Tesla Launches Unsupervised Robotaxis, Phases Out $8,000 Autopilot
On Jan. 22, Tesla began unsupervised driverless Robotaxi rides in Austin, removing in-car safety monitors and signaling Full Self-Driving software maturity. Concurrently, the company discontinued its basic Autopilot system, will end the $8,000 one-time FSD purchase on Feb. 14, and plans to raise the $99 monthly subscription as capabilities improve.
1. Tesla Launches Unsupervised Robotaxi Service in Austin
On January 22, 2026, Tesla began operating a limited fleet of Model Y-based robotaxis in Austin, Texas, without in-car safety monitors. Under its transportation networking company permit, Tesla deployed an initial mix of supervised and unsupervised vehicles, with follow-car teams monitoring operations remotely. The first unsupervised rides covered public streets within a ten-mile radius of the company’s Austin factory, marking the first commercial deployment of Tesla’s full self-driving (FSD) software without a human ready to intervene behind the wheel.
2. Regulatory and Safety Milestone for FSD Commercialization
The removal of in-car safety drivers represents a critical regulatory and technical milestone. In December, a California judge stayed a 30-day suspension of Tesla’s manufacturing and dealer licenses after finding deceptive marketing around Autopilot and FSD claims. To comply, Tesla discontinued its Autopilot branding and now offers only traffic-aware cruise control as standard. Meeting Texas safety thresholds for unsupervised operations validates Tesla’s internal collision-avoidance metrics and strengthens its case for future approvals in major markets, including California, Europe and China.
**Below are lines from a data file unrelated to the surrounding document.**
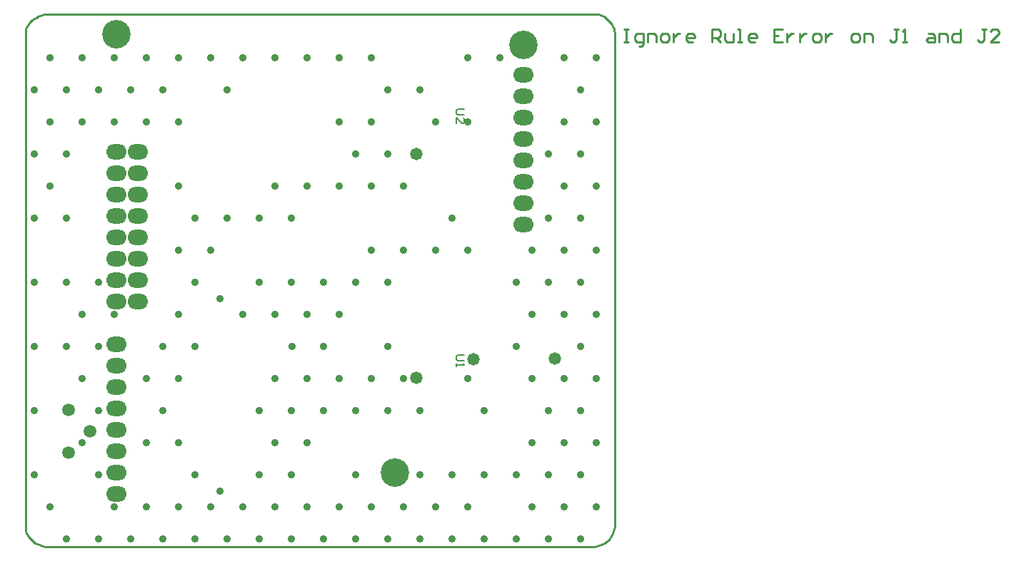
<source format=gbs>
G04*
G04 #@! TF.GenerationSoftware,Altium Limited,Altium Designer,22.10.1 (41)*
G04*
G04 Layer_Color=16711935*
%FSLAX25Y25*%
%MOIN*%
G70*
G04*
G04 #@! TF.SameCoordinates,DCEE1EC3-E607-4C09-92B5-72201EF966A2*
G04*
G04*
G04 #@! TF.FilePolarity,Negative*
G04*
G01*
G75*
%ADD13C,0.00591*%
%ADD15C,0.01000*%
%ADD25C,0.05879*%
%ADD26O,0.09658X0.07099*%
%ADD27C,0.03600*%
%ADD28C,0.05800*%
%ADD29C,0.13300*%
D13*
X204936Y204500D02*
X201656D01*
X201000Y203844D01*
Y202532D01*
X201656Y201876D01*
X204936D01*
X201000Y197940D02*
Y200564D01*
X203624Y197940D01*
X204280D01*
X204936Y198596D01*
Y199908D01*
X204280Y200564D01*
X204936Y89500D02*
X201656D01*
X201000Y88844D01*
Y87532D01*
X201656Y86876D01*
X204936D01*
X201000Y85564D02*
Y84252D01*
Y84908D01*
X204936D01*
X204280Y85564D01*
D15*
X0Y9000D02*
X62Y8055D01*
X247Y7125D01*
X551Y6228D01*
X970Y5379D01*
X1497Y4591D01*
X2121Y3879D01*
X3000Y3000D02*
X3745Y2325D01*
X4552Y1726D01*
X5414Y1209D01*
X6323Y780D01*
X7269Y441D01*
X8244Y197D01*
X9239Y49D01*
X10243Y0D01*
X264757D02*
X265761Y49D01*
X266756Y197D01*
X267731Y441D01*
X268677Y780D01*
X269586Y1209D01*
X270448Y1726D01*
X271255Y2325D01*
X272000Y3000D01*
X272675Y3745D01*
X273274Y4552D01*
X273791Y5414D01*
X274220Y6323D01*
X274559Y7269D01*
X274803Y8244D01*
X274951Y9239D01*
X275000Y10243D01*
X270768Y247232D02*
X270048Y247847D01*
X269240Y248342D01*
X268365Y248705D01*
X267444Y248926D01*
X266500Y249000D01*
X275000Y240172D02*
X274916Y241240D01*
X274666Y242282D01*
X274256Y243272D01*
X273696Y244185D01*
X273000Y245000D01*
X11000Y249000D02*
X9948Y248954D01*
X8904Y248817D01*
X7876Y248589D01*
X6871Y248272D01*
X5899Y247869D01*
X4964Y247383D01*
X4076Y246817D01*
X3241Y246176D01*
X2465Y245464D01*
X2121Y245121D02*
X1497Y244409D01*
X970Y243621D01*
X551Y242772D01*
X247Y241875D01*
X62Y240945D01*
X0Y240000D01*
X2121Y3879D02*
X3000Y3000D01*
X10243Y0D02*
X264757D01*
X275000Y10243D02*
Y237500D01*
X262000Y249000D02*
X266500D01*
X270768Y247232D02*
X273000Y245000D01*
X275000Y237500D02*
Y240172D01*
X11000Y249000D02*
X262000D01*
X2121Y245121D02*
X2465Y245464D01*
X0Y9000D02*
Y240000D01*
X279500Y241997D02*
X281499D01*
X280500D01*
Y235999D01*
X279500D01*
X281499D01*
X286498Y234000D02*
X287497D01*
X288497Y235000D01*
Y239998D01*
X285498D01*
X284498Y238998D01*
Y236999D01*
X285498Y235999D01*
X288497D01*
X290496D02*
Y239998D01*
X293495D01*
X294495Y238998D01*
Y235999D01*
X297494D02*
X299494D01*
X300493Y236999D01*
Y238998D01*
X299494Y239998D01*
X297494D01*
X296495Y238998D01*
Y236999D01*
X297494Y235999D01*
X302493Y239998D02*
Y235999D01*
Y237999D01*
X303492Y238998D01*
X304492Y239998D01*
X305492D01*
X311490Y235999D02*
X309490D01*
X308491Y236999D01*
Y238998D01*
X309490Y239998D01*
X311490D01*
X312489Y238998D01*
Y237999D01*
X308491D01*
X320487Y235999D02*
Y241997D01*
X323486D01*
X324485Y240998D01*
Y238998D01*
X323486Y237999D01*
X320487D01*
X322486D02*
X324485Y235999D01*
X326485Y239998D02*
Y236999D01*
X327484Y235999D01*
X330484D01*
Y239998D01*
X332483Y235999D02*
X334482D01*
X333483D01*
Y241997D01*
X332483D01*
X340480Y235999D02*
X338481D01*
X337481Y236999D01*
Y238998D01*
X338481Y239998D01*
X340480D01*
X341480Y238998D01*
Y237999D01*
X337481D01*
X353476Y241997D02*
X349477D01*
Y235999D01*
X353476D01*
X349477Y238998D02*
X351477D01*
X355475Y239998D02*
Y235999D01*
Y237999D01*
X356475Y238998D01*
X357475Y239998D01*
X358474D01*
X361473D02*
Y235999D01*
Y237999D01*
X362473Y238998D01*
X363473Y239998D01*
X364473D01*
X368471Y235999D02*
X370471D01*
X371470Y236999D01*
Y238998D01*
X370471Y239998D01*
X368471D01*
X367472Y238998D01*
Y236999D01*
X368471Y235999D01*
X373470Y239998D02*
Y235999D01*
Y237999D01*
X374469Y238998D01*
X375469Y239998D01*
X376469D01*
X386465Y235999D02*
X388465D01*
X389464Y236999D01*
Y238998D01*
X388465Y239998D01*
X386465D01*
X385466Y238998D01*
Y236999D01*
X386465Y235999D01*
X391464D02*
Y239998D01*
X394463D01*
X395462Y238998D01*
Y235999D01*
X407459Y241997D02*
X405459D01*
X406459D01*
Y236999D01*
X405459Y235999D01*
X404460D01*
X403460Y236999D01*
X409458Y235999D02*
X411457D01*
X410458D01*
Y241997D01*
X409458Y240998D01*
X421454Y239998D02*
X423453D01*
X424453Y238998D01*
Y235999D01*
X421454D01*
X420454Y236999D01*
X421454Y237999D01*
X424453D01*
X426452Y235999D02*
Y239998D01*
X429452D01*
X430451Y238998D01*
Y235999D01*
X436449Y241997D02*
Y235999D01*
X433450D01*
X432450Y236999D01*
Y238998D01*
X433450Y239998D01*
X436449D01*
X448445Y241997D02*
X446446D01*
X447446D01*
Y236999D01*
X446446Y235999D01*
X445446D01*
X444447Y236999D01*
X454443Y235999D02*
X450445D01*
X454443Y239998D01*
Y240998D01*
X453444Y241997D01*
X451444D01*
X450445Y240998D01*
D25*
X30000Y54000D02*
D03*
X20000Y64000D02*
D03*
Y44000D02*
D03*
D26*
X42500Y94583D02*
D03*
Y34583D02*
D03*
Y54583D02*
D03*
Y64583D02*
D03*
Y84583D02*
D03*
Y74583D02*
D03*
Y44583D02*
D03*
Y24583D02*
D03*
X52500Y124583D02*
D03*
Y144583D02*
D03*
Y154583D02*
D03*
Y184583D02*
D03*
Y174583D02*
D03*
Y164583D02*
D03*
Y134583D02*
D03*
Y114583D02*
D03*
X42500Y124583D02*
D03*
Y144583D02*
D03*
Y154583D02*
D03*
Y184583D02*
D03*
Y174583D02*
D03*
Y164583D02*
D03*
Y134583D02*
D03*
Y114583D02*
D03*
X232500Y210583D02*
D03*
Y190583D02*
D03*
Y180583D02*
D03*
Y150583D02*
D03*
Y160583D02*
D03*
Y170583D02*
D03*
Y200583D02*
D03*
Y220583D02*
D03*
D27*
X266500Y228500D02*
D03*
X259000Y213500D02*
D03*
X266500Y198500D02*
D03*
X259000Y183500D02*
D03*
X266500Y168500D02*
D03*
X259000Y153500D02*
D03*
X266500Y138500D02*
D03*
X259000Y123500D02*
D03*
X266500Y108500D02*
D03*
X259000Y93500D02*
D03*
X266500Y78500D02*
D03*
X259000Y63500D02*
D03*
X266500Y48500D02*
D03*
X259000Y33500D02*
D03*
X266500Y18500D02*
D03*
X259000Y3500D02*
D03*
X251500Y228500D02*
D03*
Y198500D02*
D03*
X244000Y183500D02*
D03*
X251500Y168500D02*
D03*
X244000Y153500D02*
D03*
X251500Y138500D02*
D03*
X244000Y123500D02*
D03*
X251500Y108500D02*
D03*
Y78500D02*
D03*
X244000Y63500D02*
D03*
X251500Y48500D02*
D03*
X244000Y33500D02*
D03*
X251500Y18500D02*
D03*
X244000Y3500D02*
D03*
X236500Y138500D02*
D03*
X229000Y123500D02*
D03*
X236500Y108500D02*
D03*
X229000Y93500D02*
D03*
X236500Y78500D02*
D03*
Y48500D02*
D03*
X229000Y33500D02*
D03*
X236500Y18500D02*
D03*
X229000Y3500D02*
D03*
X221500Y228500D02*
D03*
X214000Y63500D02*
D03*
Y33500D02*
D03*
Y3500D02*
D03*
X206500Y228500D02*
D03*
Y198500D02*
D03*
X199000Y153500D02*
D03*
X206500Y138500D02*
D03*
Y78500D02*
D03*
X199000Y33500D02*
D03*
X206500Y18500D02*
D03*
X199000Y3500D02*
D03*
X184000Y213500D02*
D03*
X191500Y198500D02*
D03*
Y138500D02*
D03*
X184000Y63500D02*
D03*
Y33500D02*
D03*
X191500Y18500D02*
D03*
X184000Y3500D02*
D03*
X169000Y213500D02*
D03*
Y183500D02*
D03*
X176500Y168500D02*
D03*
Y138500D02*
D03*
X169000Y123500D02*
D03*
Y93500D02*
D03*
X176500Y78500D02*
D03*
X169000Y63500D02*
D03*
X176500Y18500D02*
D03*
X169000Y3500D02*
D03*
X161500Y228500D02*
D03*
Y198500D02*
D03*
X154000Y183500D02*
D03*
X161500Y168500D02*
D03*
Y138500D02*
D03*
X154000Y123500D02*
D03*
X161500Y78500D02*
D03*
X154000Y63500D02*
D03*
Y33500D02*
D03*
X161500Y18500D02*
D03*
X154000Y3500D02*
D03*
X146500Y228500D02*
D03*
Y198500D02*
D03*
Y168500D02*
D03*
X139000Y123500D02*
D03*
X146500Y108500D02*
D03*
X139000Y93500D02*
D03*
X146500Y78500D02*
D03*
X139000Y63500D02*
D03*
X146500Y18500D02*
D03*
X139000Y3500D02*
D03*
X131500Y228500D02*
D03*
Y168500D02*
D03*
X124000Y153500D02*
D03*
Y123500D02*
D03*
X131500Y108500D02*
D03*
Y78500D02*
D03*
X124000Y63500D02*
D03*
X131500Y48500D02*
D03*
X124000Y33500D02*
D03*
X131500Y18500D02*
D03*
X124000Y3500D02*
D03*
X116500Y228500D02*
D03*
Y168500D02*
D03*
X109000Y153500D02*
D03*
Y123500D02*
D03*
X116500Y108500D02*
D03*
Y78500D02*
D03*
X109000Y63500D02*
D03*
X116500Y48500D02*
D03*
X109000Y33500D02*
D03*
X116500Y18500D02*
D03*
X109000Y3500D02*
D03*
X101500Y228500D02*
D03*
X94000Y213500D02*
D03*
Y153500D02*
D03*
X101500Y108500D02*
D03*
Y18500D02*
D03*
X94000Y3500D02*
D03*
X86500Y228500D02*
D03*
X79000Y153500D02*
D03*
X86500Y138500D02*
D03*
X79000Y123500D02*
D03*
Y93500D02*
D03*
Y33500D02*
D03*
X86500Y18500D02*
D03*
X79000Y3500D02*
D03*
X71500Y228500D02*
D03*
X64000Y213500D02*
D03*
X71500Y198500D02*
D03*
Y168500D02*
D03*
Y138500D02*
D03*
Y108500D02*
D03*
X64000Y93500D02*
D03*
X71500Y78500D02*
D03*
X64000Y63500D02*
D03*
X71500Y48500D02*
D03*
Y18500D02*
D03*
X64000Y3500D02*
D03*
X56500Y228500D02*
D03*
X49000Y213500D02*
D03*
X56500Y198500D02*
D03*
Y78500D02*
D03*
Y48500D02*
D03*
Y18500D02*
D03*
X49000Y3500D02*
D03*
X41500Y228500D02*
D03*
X34000Y213500D02*
D03*
X41500Y198500D02*
D03*
X34000Y123500D02*
D03*
X41500Y108500D02*
D03*
X34000Y93500D02*
D03*
Y63500D02*
D03*
Y33500D02*
D03*
X41500Y18500D02*
D03*
X34000Y3500D02*
D03*
X26500Y228500D02*
D03*
X19000Y213500D02*
D03*
X26500Y198500D02*
D03*
X19000Y183500D02*
D03*
Y153500D02*
D03*
Y123500D02*
D03*
X26500Y108500D02*
D03*
X19000Y93500D02*
D03*
X26500Y78500D02*
D03*
Y48500D02*
D03*
X19000Y3500D02*
D03*
X11500Y228500D02*
D03*
X4000Y213500D02*
D03*
X11500Y198500D02*
D03*
X4000Y183500D02*
D03*
X11500Y168500D02*
D03*
X4000Y153500D02*
D03*
Y123500D02*
D03*
Y93500D02*
D03*
Y63500D02*
D03*
Y33500D02*
D03*
X11500Y18500D02*
D03*
X124600Y93500D02*
D03*
X90850Y116000D02*
D03*
Y26000D02*
D03*
D28*
X247000Y88000D02*
D03*
X209000Y87500D02*
D03*
X182500Y79000D02*
D03*
Y183500D02*
D03*
D29*
X172500Y34583D02*
D03*
X42500Y239583D02*
D03*
X232500Y234583D02*
D03*
M02*

</source>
3. Investor Implications Ahead of Q4 Earnings Call
Investors will scrutinize Tesla’s January 28, 2026, fourth-quarter results for evidence that robotaxi progress is translating into financial returns. Key metrics include FSD subscription uptake—CFO guidance indicates only 12 percent of owners have subscribed—and the shift from an $8,000 one-time purchase to a monthly fee structure expected to rise as software capabilities improve. With vehicle deliveries down 8.6 percent in 2025, the 49 percent growth in energy storage deployments provides a revenue cushion, but margins will hinge on accelerating higher-margin software revenues from robotaxis and FSD services.